Hier aber eine keine Anleitung:
Abstand zwischen beiden Rädern, mittig von den Rohren gerechnet: 66,5 cm
Statt der Sattelschraube für die Fahrrad-Sattelstützen geht nun eine 8 mm Edelstahl-Gewindestange hindurch, die durch zwei Zapfenge­lenke (je um 90° gekippt) flexibel gemacht wurde. Über die 8 mm Edelstahl-Gewindestange habe ich noch jeweils ein Edelstahlrohr (Innendurchmesser ebenfalls 8 mm) geschoben, denn dann verbiegt sich die Stange bei der Belastung nicht.
  
So sind beide Rä­der in sich noch ein wenig flexibel, sodass der Rahmen nicht zu sehr belastet wird, wenn man mit einem der vier Räder den Randstein nach oben, oder nach unten fährt.
Die Vorderräder verbindet eine doppelte Pleuelstange.
 
Doppelt ist wichtig für die Sicherheit, falls eine mal herausfallen sollte. Dies ist aber seit Erschaffung des Rades nie passiert. Man verwende überall Sicherungsmuttern. Die Aufhängung der Pleuelstangen hat im rech­ten Winkel zu den Lenkerachsen zu erfolgen, sonst wird das Lenken sehr schwer.
Eine Dreieckverbindung muss auch noch in die Längs­richtung des Rades eingebaut werden. So verhindert man Scherkräf­te auf die Verbindungen, wenn nur eine Person bremst oder anfährt.
Die Stangen sind mit einer Gummimatte (oder ähnlichem) gegen Schienbeinverletzun­gen abgepuffert. Beim Lenker des Beifahrer-Rad ist die Feststellschraube im Tauch­rohr herausgenommen, dafür ist der Lenker unflexibel mit einem L-Stahl am Rahmen befestigt.

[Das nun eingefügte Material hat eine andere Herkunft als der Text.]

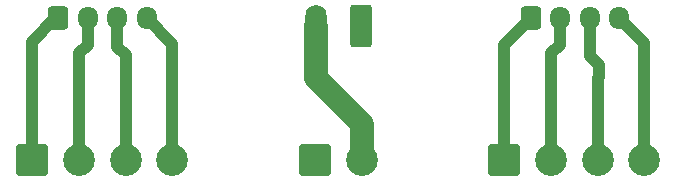
<source format=gbr>
%TF.GenerationSoftware,KiCad,Pcbnew,8.0.1*%
%TF.CreationDate,2024-04-18T14:43:12+09:00*%
%TF.ProjectId,STEP200-XA-motor-connector,53544550-3230-4302-9d58-412d6d6f746f,rev?*%
%TF.SameCoordinates,Original*%
%TF.FileFunction,Copper,L1,Top*%
%TF.FilePolarity,Positive*%
%FSLAX46Y46*%
G04 Gerber Fmt 4.6, Leading zero omitted, Abs format (unit mm)*
G04 Created by KiCad (PCBNEW 8.0.1) date 2024-04-18 14:43:12*
%MOMM*%
%LPD*%
G01*
G04 APERTURE LIST*
G04 Aperture macros list*
%AMRoundRect*
0 Rectangle with rounded corners*
0 $1 Rounding radius*
0 $2 $3 $4 $5 $6 $7 $8 $9 X,Y pos of 4 corners*
0 Add a 4 corners polygon primitive as box body*
4,1,4,$2,$3,$4,$5,$6,$7,$8,$9,$2,$3,0*
0 Add four circle primitives for the rounded corners*
1,1,$1+$1,$2,$3*
1,1,$1+$1,$4,$5*
1,1,$1+$1,$6,$7*
1,1,$1+$1,$8,$9*
0 Add four rect primitives between the rounded corners*
20,1,$1+$1,$2,$3,$4,$5,0*
20,1,$1+$1,$4,$5,$6,$7,0*
20,1,$1+$1,$6,$7,$8,$9,0*
20,1,$1+$1,$8,$9,$2,$3,0*%
G04 Aperture macros list end*
%TA.AperFunction,ComponentPad*%
%ADD10RoundRect,0.250000X0.650000X1.550000X-0.650000X1.550000X-0.650000X-1.550000X0.650000X-1.550000X0*%
%TD*%
%TA.AperFunction,ComponentPad*%
%ADD11O,1.800000X3.600000*%
%TD*%
%TA.AperFunction,ComponentPad*%
%ADD12RoundRect,0.250001X-1.099999X-1.099999X1.099999X-1.099999X1.099999X1.099999X-1.099999X1.099999X0*%
%TD*%
%TA.AperFunction,ComponentPad*%
%ADD13C,2.700000*%
%TD*%
%TA.AperFunction,ComponentPad*%
%ADD14RoundRect,0.250000X-0.600000X-0.725000X0.600000X-0.725000X0.600000X0.725000X-0.600000X0.725000X0*%
%TD*%
%TA.AperFunction,ComponentPad*%
%ADD15O,1.700000X1.950000*%
%TD*%
%TA.AperFunction,Conductor*%
%ADD16C,2.000000*%
%TD*%
%TA.AperFunction,Conductor*%
%ADD17C,1.000000*%
%TD*%
G04 APERTURE END LIST*
D10*
%TO.P,J6,1,Pin_1*%
%TO.N,GND*%
X121887500Y-64642500D03*
D11*
%TO.P,J6,2,Pin_2*%
%TO.N,Net-(J5-Pin_2)*%
X118077500Y-64642500D03*
%TD*%
D12*
%TO.P,J5,1,Pin_1*%
%TO.N,GND*%
X118000000Y-76000000D03*
D13*
%TO.P,J5,2,Pin_2*%
%TO.N,Net-(J5-Pin_2)*%
X121960000Y-76000000D03*
%TD*%
D14*
%TO.P,J4,1,Pin_1*%
%TO.N,Net-(J3-Pin_1)*%
X136250000Y-64000000D03*
D15*
%TO.P,J4,2,Pin_2*%
%TO.N,Net-(J3-Pin_2)*%
X138750000Y-64000000D03*
%TO.P,J4,3,Pin_3*%
%TO.N,Net-(J3-Pin_3)*%
X141250000Y-64000000D03*
%TO.P,J4,4,Pin_4*%
%TO.N,Net-(J3-Pin_4)*%
X143750000Y-64000000D03*
%TD*%
D12*
%TO.P,J3,1,Pin_1*%
%TO.N,Net-(J3-Pin_1)*%
X134000000Y-76000000D03*
D13*
%TO.P,J3,2,Pin_2*%
%TO.N,Net-(J3-Pin_2)*%
X137960000Y-76000000D03*
%TO.P,J3,3,Pin_3*%
%TO.N,Net-(J3-Pin_3)*%
X141920000Y-76000000D03*
%TO.P,J3,4,Pin_4*%
%TO.N,Net-(J3-Pin_4)*%
X145880000Y-76000000D03*
%TD*%
D14*
%TO.P,J2,1,Pin_1*%
%TO.N,Net-(J1-Pin_1)*%
X96250000Y-64000000D03*
D15*
%TO.P,J2,2,Pin_2*%
%TO.N,Net-(J1-Pin_2)*%
X98750000Y-64000000D03*
%TO.P,J2,3,Pin_3*%
%TO.N,Net-(J1-Pin_3)*%
X101250000Y-64000000D03*
%TO.P,J2,4,Pin_4*%
%TO.N,Net-(J1-Pin_4)*%
X103750000Y-64000000D03*
%TD*%
D12*
%TO.P,J1,1,Pin_1*%
%TO.N,Net-(J1-Pin_1)*%
X94040000Y-76000000D03*
D13*
%TO.P,J1,2,Pin_2*%
%TO.N,Net-(J1-Pin_2)*%
X98000000Y-76000000D03*
%TO.P,J1,3,Pin_3*%
%TO.N,Net-(J1-Pin_3)*%
X101960000Y-76000000D03*
%TO.P,J1,4,Pin_4*%
%TO.N,Net-(J1-Pin_4)*%
X105920000Y-76000000D03*
%TD*%
D16*
%TO.N,Net-(J5-Pin_2)*%
X121960000Y-72960000D02*
X121960000Y-76000000D01*
X118077500Y-69077500D02*
X121960000Y-72960000D01*
X118077500Y-64642500D02*
X118077500Y-69077500D01*
D17*
%TO.N,Net-(J3-Pin_3)*%
X141250000Y-67250000D02*
X141250000Y-64000000D01*
X142000000Y-68000000D02*
X141250000Y-67250000D01*
X142000000Y-69000000D02*
X142000000Y-68000000D01*
X141920000Y-69080000D02*
X142000000Y-69000000D01*
X141920000Y-76000000D02*
X141920000Y-69080000D01*
%TO.N,Net-(J3-Pin_2)*%
X138000000Y-68000000D02*
X138000000Y-67000000D01*
X138000000Y-67000000D02*
X138750000Y-66250000D01*
X137960000Y-68040000D02*
X138000000Y-68000000D01*
X137960000Y-76000000D02*
X137960000Y-68040000D01*
X138750000Y-66250000D02*
X138750000Y-64000000D01*
%TO.N,Net-(J3-Pin_4)*%
X145880000Y-66130000D02*
X143750000Y-64000000D01*
X145880000Y-76000000D02*
X145880000Y-66130000D01*
%TO.N,Net-(J3-Pin_1)*%
X134000000Y-66250000D02*
X136250000Y-64000000D01*
X134000000Y-76000000D02*
X134000000Y-66250000D01*
%TO.N,Net-(J1-Pin_4)*%
X105920000Y-66170000D02*
X103750000Y-64000000D01*
X105920000Y-76000000D02*
X105920000Y-66170000D01*
%TO.N,Net-(J1-Pin_3)*%
X101250000Y-66453730D02*
X101250000Y-64000000D01*
X101960000Y-67163730D02*
X101250000Y-66453730D01*
X101960000Y-76000000D02*
X101960000Y-67163730D01*
%TO.N,Net-(J1-Pin_2)*%
X98750000Y-66250000D02*
X98750000Y-64000000D01*
X98000000Y-67000000D02*
X98750000Y-66250000D01*
X98000000Y-76000000D02*
X98000000Y-67000000D01*
%TO.N,Net-(J1-Pin_1)*%
X94040000Y-66040000D02*
X94040000Y-76000000D01*
X94000000Y-66000000D02*
X94040000Y-66040000D01*
X96000000Y-64000000D02*
X94000000Y-66000000D01*
X96250000Y-64000000D02*
X96000000Y-64000000D01*
%TD*%
M02*

</source>
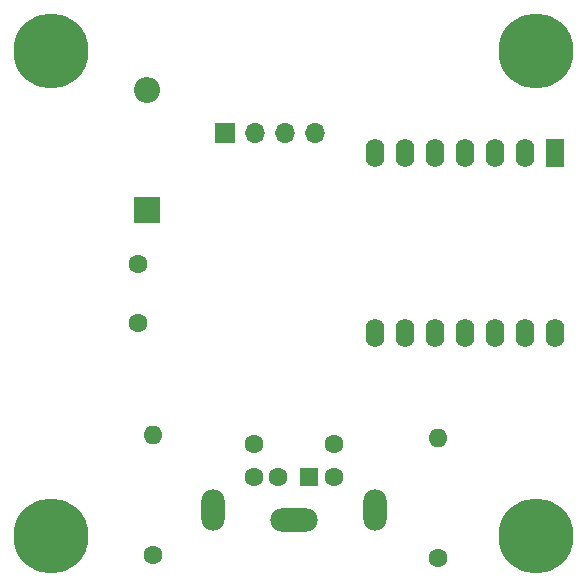
<source format=gbr>
G04 #@! TF.GenerationSoftware,KiCad,Pcbnew,(6.0.1)*
G04 #@! TF.CreationDate,2022-08-01T18:48:13-04:00*
G04 #@! TF.ProjectId,TinyPS2,54696e79-5053-4322-9e6b-696361645f70,X1*
G04 #@! TF.SameCoordinates,Original*
G04 #@! TF.FileFunction,Soldermask,Bot*
G04 #@! TF.FilePolarity,Negative*
%FSLAX46Y46*%
G04 Gerber Fmt 4.6, Leading zero omitted, Abs format (unit mm)*
G04 Created by KiCad (PCBNEW (6.0.1)) date 2022-08-01 18:48:13*
%MOMM*%
%LPD*%
G01*
G04 APERTURE LIST*
%ADD10C,1.600000*%
%ADD11R,1.700000X1.700000*%
%ADD12O,1.700000X1.700000*%
%ADD13R,1.600000X1.600000*%
%ADD14O,2.000000X3.500000*%
%ADD15O,4.000000X2.000000*%
%ADD16O,1.600000X1.600000*%
%ADD17C,6.350000*%
%ADD18R,1.600000X2.400000*%
%ADD19O,1.600000X2.400000*%
%ADD20R,2.200000X2.200000*%
%ADD21O,2.200000X2.200000*%
G04 APERTURE END LIST*
D10*
X21336000Y-37044000D03*
X21336000Y-32044000D03*
D11*
X28712000Y-20885000D03*
D12*
X31252000Y-20885000D03*
X33792000Y-20885000D03*
X36332000Y-20885000D03*
D13*
X35810000Y-50025000D03*
D10*
X33210000Y-50025000D03*
X37910000Y-50025000D03*
X31110000Y-50025000D03*
X37910000Y-47225000D03*
X31110000Y-47225000D03*
D14*
X27660000Y-52875000D03*
D15*
X34510000Y-53675000D03*
D14*
X41360000Y-52875000D03*
D10*
X46736000Y-56896000D03*
D16*
X46736000Y-46736000D03*
D10*
X22606000Y-56642000D03*
D16*
X22606000Y-46482000D03*
D17*
X55000000Y-14000000D03*
D18*
X56642000Y-22606000D03*
D19*
X54102000Y-22606000D03*
X51562000Y-22606000D03*
X49022000Y-22606000D03*
X46482000Y-22606000D03*
X43942000Y-22606000D03*
X41402000Y-22606000D03*
X41402000Y-37846000D03*
X43942000Y-37846000D03*
X46482000Y-37846000D03*
X49022000Y-37846000D03*
X51562000Y-37846000D03*
X54102000Y-37846000D03*
X56642000Y-37846000D03*
D20*
X22098000Y-27432000D03*
D21*
X22098000Y-17272000D03*
D17*
X14000000Y-55000000D03*
X14000000Y-14000000D03*
X55000000Y-55000000D03*
M02*

</source>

Er dient also nur zum festhalten, brem­sen oder bedienen der Gangschaltung.
   

 
Material: 2 Räder; Auspuffschellen und L-Stahl; Zapfengelenke
 

 
Nachbauen gerne, jedoch nur für technisch versierte Menschen.
Ich kann keinen Bauplan senden, hab’s selbst nur frei Schnauze ge­baut, das erste Tandem hatte 9 Jahre gehalten ohne jedes Rahmen­problem. Die Vorderräder sind mit einer doppelten Pleuelstange ver­bunden, nur eine Person lenkt.
  
Wir können damit zwar nicht übers Wasser gehen, aber radeln, wenn es zugefroren ist.
Empfohlen ist ein maximales Gewicht pro Fahrer bei ca. 70 kg, da sonst die Kräfte auf die Verbindungen in den Kurven zu hoch wären. Wie man sieht ist das Paralleltandem durch die Flexibilität in sich auch recht gut geländegängig. Empfohlen sind Auspuffschellen und L-Stahl für die Stabilität. Für die Sattelrohrschrauben nimmt man eine Edelstahl-Gewindestange.
Unten nochmal gut sichtbar am vorigen Parallel-Tandem, wie das Gestänge angeordnet werden muss, damit das Rad stabil genug aufgebaut ist.
Keine Garantien oder Haftungen bei Nachbau.
Viel Spaß und Erfolg allen, die es nachbauen möchten, wie gesagt keine Garantie und Haftung.
Ach ja und viele "Oberschlaue" wollten mir die Konstruktion ausreden, sie meinten ich würde Ärger mit der Polizei bekommen. Das einzige in den letzten 10 Jahren: wir wurden von einem Polizei-Motorrad überholt und der freundliche Polizist rief: "Das Hinterrad eiert!" Man achte einfach auf die breiteren Ausmaße und füge sich damit verantwortungsvoll in den Verkehr ein.